By a 2-1 vote, the appellate panel handed the Bush administration a major victory and ruled that the law removed federal court jurisdiction over the pending cases brought by the prisoners.
'Federal courts have no jurisdiction in these cases,' Judge A. Raymond Randolph wrote for the court majority in his 25-page opinion.
There currently are about 395 detainees being held at the U.S. military base at Guantanamo Bay in Cuba.
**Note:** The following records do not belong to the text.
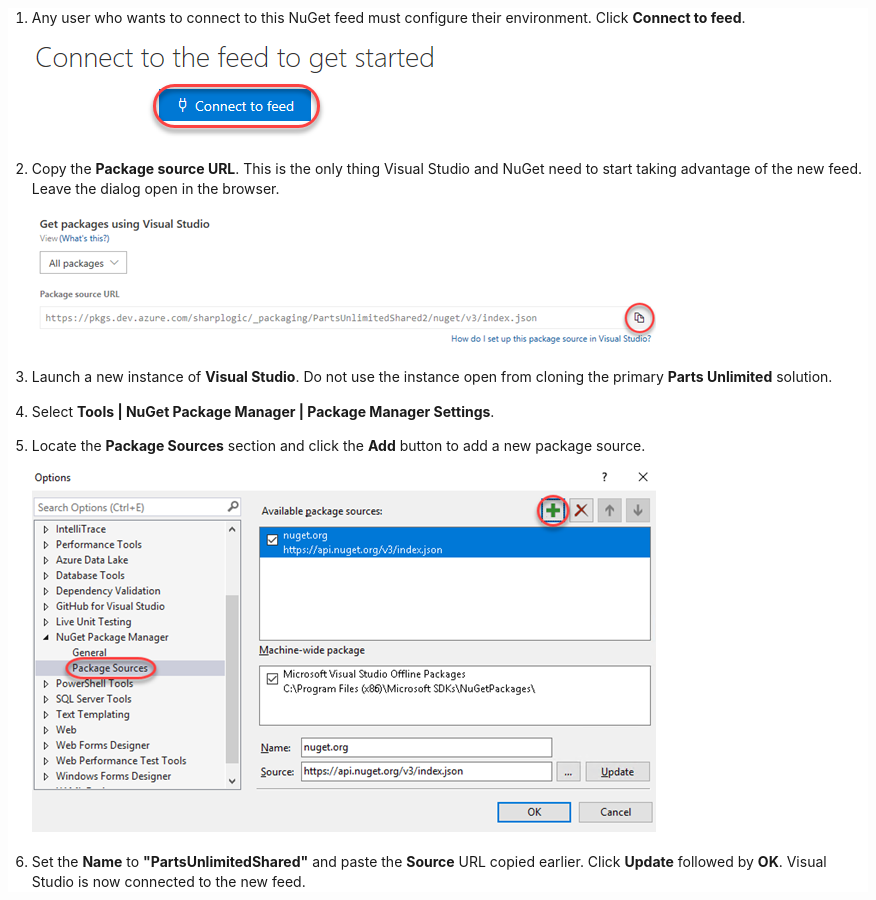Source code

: 1. Any user who wants to connect to this NuGet feed must configure their environment. Click **Connect to feed**.

    ![](images/003.png)

1. Copy the **Package source URL**. This is the only thing Visual Studio and NuGet need to start taking advantage of the new feed. Leave the dialog open in the browser.

    ![](images/004.png)

1. Launch a new instance of **Visual Studio**. Do not use the instance open from cloning the primary **Parts Unlimited** solution.

1. Select **Tools | NuGet Package Manager | Package Manager Settings**.

1. Locate the **Package Sources** section and click the **Add** button to add a new package source.

    ![](images/005.png)

1. Set the **Name** to **"PartsUnlimitedShared"** and paste the **Source** URL copied earlier. Click **Update** followed by **OK**. Visual Studio is now connected to the new feed.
The first prisoners arrived more than five years ago following the September 11 attacks.

The appeals court rejected the argument by lawyers for the prisoners that the law unconstitutionally suspends their right to challenge their imprisonment.
After the U.S. Supreme Court struck down the military tribunal system that Bush initially created to try Guantanamo prisoners, he went to the Republican-controlled Congress and got authority under the law signed in October.
Judge Judith Rogers, an appointee of President Bill Clinton, dissented and said the new law was inconsistent with the Constitution's clause limiting the suspension of habeas corpus, a long-standing principle of U.S. law."

And then there is also this:
ABCNews: "The National Republican Congressional Committee (NRCC) won't say what it plans to do with thousands of dollars in campaign donations it received from an accused terror financier.
Abdul Tawala Ibn Ali Alishtari gave $15,250 to the NRCC since 2002, according to FEC records published on the Web site opensecrets.org.
On Friday, Alishtari pled not guilty to funding terrorism and other crimes, including financial fraud.
The indictment against Alishtari unsealed in Manhattan federal court Friday charges him with providing material support to terrorists by transferring $152,000 between banks to allegedly be used to purchase night-vision goggles and other equipment needed for a terrorist training camp."